I was recently given a coloring page from my nephew. This picture did not follow the rules; it was full of coloring outside of the lines and a blue horse. It was wild and he was proud of his work. He worked up the courage to hand his magical creation to me and I missed the moment. I was too enthralled in the project I was working on to stop and see the vulnerability. He had a desire to connect with his uncle. My nephew was disappointed but our relationship quickly recovered because we have plenty of positive experiences together. My nephew’s blue horse was part of him, something he cared about and wanted to share with me. Through my time working with couples I often see a recurrent pattern of missing our vulnerability or blue horses, and it quickly escalates to criticism, defensiveness, contempt and stonewalling.
Benefits of Increasing Vulnerability
The benefits of increasing vulnerability in your marriage open the door to the potential of being entirely accepted and loved. When vulnerability is in the driver’s seat of the relationship, it can improve emotional and physical intimacy. If both partners strive for vulnerability as a priority, it can help you see your spouse’s heart and intention jump-starting long-desired better communication.
No one has a perfect batting average when it comes to acknowledging every moment of vulnerability with our spouse. The increase of criticism, defensiveness, contempt and stonewalling occur when we disproportionately do not acknowledge these moments from our spouse over time. This can lead to couples not feeling emotionally safe around one another and pulling away emotionally increasing isolation within the marriage.

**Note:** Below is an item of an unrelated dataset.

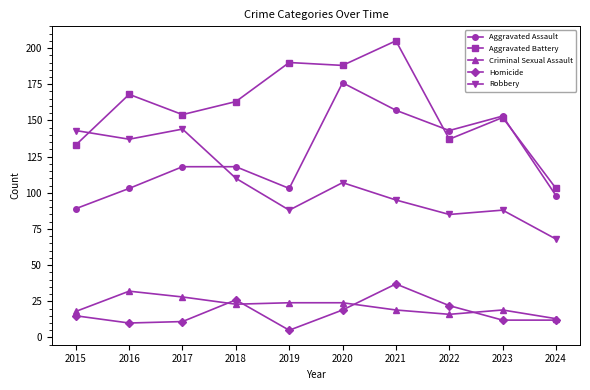

What is the value of the Aggravated Assault point at the 8th from the left?

143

Here are some ideas to begin to address the potential for increased emotional safety and acknowledgment of our spouses vulnerability or blue horses striving for connectedness.
It is important to begin addressing conflict in the relationship by talking about the situation, not your perceived character flaws of your partner. This means changing your language to increase emotional safety to allow for vulnerability. Move your approach away from “you always”,” You never”, “Why can’t you just”, “You are doing that thing again,” and of course the deep cut, “you sound like your mom.” Focus on the situation and strive for compromise. An example of changing language to increase compromise is, “I feel (blank) because I would like (blank).
Reflective listening is another helpful way to assist with increasing emotional safety and vulnerability. Reflective listening is when you listen to your spouse and repeat what they say back to them. This often means listening to things you don’t agree with but are beginning to model to your partner that you care and want to understand their point of view.
Take a Break
Take a break from the argument. This is easier said than done. Sometimes continuing to engage in an argument can escalate and cause more damage than improvement. Take a break, calm down and come back to the topic. It is important to not avoid but come back after an agreed upon time. Depending on how big the topic is this may take a couple times.
It is my hope that you find these couples therapy concepts helpful while navigating dynamics in your relationship.